Me interesa más otra cuestión, sobre la que se ha pronunciado en dos ocasiones el Tribunal constitucional. La primera, en 1991 cuando admitió como legítima la adición de la coletilla “por imperativo legal” que los diputados electos de Herri Batasuna utilizaron en la sesión de investidura de Felipe González, y que el presidente de la cámara Félix Pons rechazó como inválida.

A partir de aquella sentencia favorable a los diputados vascos, la imaginación y originalidad de los diputados ha ido abigarrando la fórmula mediante nuevas aportaciones. En la sesión del 17 de agosto pasado se ha prometido en varias de las lenguas españolas “por el pueblo de Valencia”; “por la democracia, la igualdad y los derechos sociales”; “por la soberanía popular y la fraternitat entre els pobles, por la justicia social y la Tierra”, ocurrencia plurilingüe de Íñigo Errejón; “por una España plurinacional y feminista”; “por la lucha antifranquista que conquistó las libertades”; “por los derechos de los trabajadores y trabajadoras”; por “la tolerancia de los valores republicanos”; por “lealtad al pueblo de Cataluña y al mandato del 1 de octubre”; por “la defensa de todos los represaliados y exiliados”.

Ya no cabe controversia al respecto después de que el Tribunal Constitucional, en junio de este mismo año, haya confirmado el dictamen de 1991 reconociendo de nuevo la plena constitucionalidad de las diversas fórmulas empleadas por veintinueve diputados para adquirir en 2019 la condición de tales. Rechazaba así un recurso de amparo interpuesto por ocho diputados que alegaban un trato de desigualdad por haber jurado la Constitución conforme a las exigencias normativas mientras otros utilizaban las que quisieron.

Esta resolución provocó encendidas reacciones. El Consejero de Estado y expresidente del Senado Juan José Laborda lamentaba que “ya no es suficiente jurar por imperativo legal; ahora es un concurso de desatinos, propio de tabernas, incompatible con lo que significan las Cámaras democráticas”. Y concluía su alegato así: “El Tribunal constitucional no puede perder la ocasión de defender la Constitución”. Con anterioridad, el constitucionalista Gerardo Pérez Sánchez reclamaba el regreso a la fórmula que representa inequívocamente el acatamiento de la Constitución para evitar que las Cortes se convirtiesen “en un escenario para el lucimiento polémico de algunos políticos y para la controversia hueca y vacía de verdadero significado.

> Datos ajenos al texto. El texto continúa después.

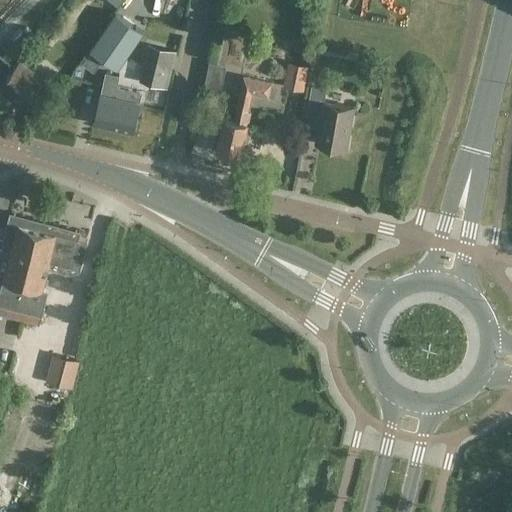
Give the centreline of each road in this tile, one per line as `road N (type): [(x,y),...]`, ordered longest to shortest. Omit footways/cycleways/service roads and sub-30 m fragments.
road 1 (residential): [(511,11),(450,284)]
road 2 (tertiary): [(164,197),(88,165),(0,143)]
road 3 (residential): [(348,220),(232,190),(195,213)]
road 4 (tertiary): [(393,295),(266,254)]
road 5 (tertiary): [(266,254),(372,327)]
road 6 (tertiary): [(397,392),(369,511)]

En definitiva, están transformando el Parlamento en un reality show cutre”.

El dictamen de este mismo año contó además con los votos particulares de cuatro magistrados quienes aun admitiendo la validez de la primera coletilla aceptada en 1991 advertían que otra cosa era aceptar “expresiones que condicionaran o contradijeses la naturaleza esencialmente formal y solemne del acto del juramento y su sentido último de representar un acto de homenaje y respeto a la Constitución”. Los enunciados de aquellos veintinueve diputados “o bien eran ininteligibles, o introducían adiciones que desnaturalizaban y vaciaban de sentido el juramento o promesa prestados, al incluir reservas o condicionamientos inconciliables con la exigencia de acatamiento de la Constitución”.

En todo caso, cumple regresar a la limpieza conceptual de la pragmática lingüística, que tan estrictamente aplicaron en 2009 el juez Roberts y el presidente Obama. Un acto de lenguaje performativo o realizativo, en especial el emitido como promesa o juramento, no precisa ni permite apostillas, paráfrasis ni redundancias. Consiste en el enunciado desnudo y directo de las pocas palabras que, al pronunciarse, se convierten en una realidad operativa. Por ejemplo, en el acatamiento de un texto constitucional del que procede la legitimidad de la condición novedosa y responsable que el enunciador adquiere, y en virtud de la cual, democráticamente, podrá intervenir en el cumplimiento de sus propósitos políticos, entre ellos, incluso, la modificación en profundidad de la propia Constitución que lo ampara.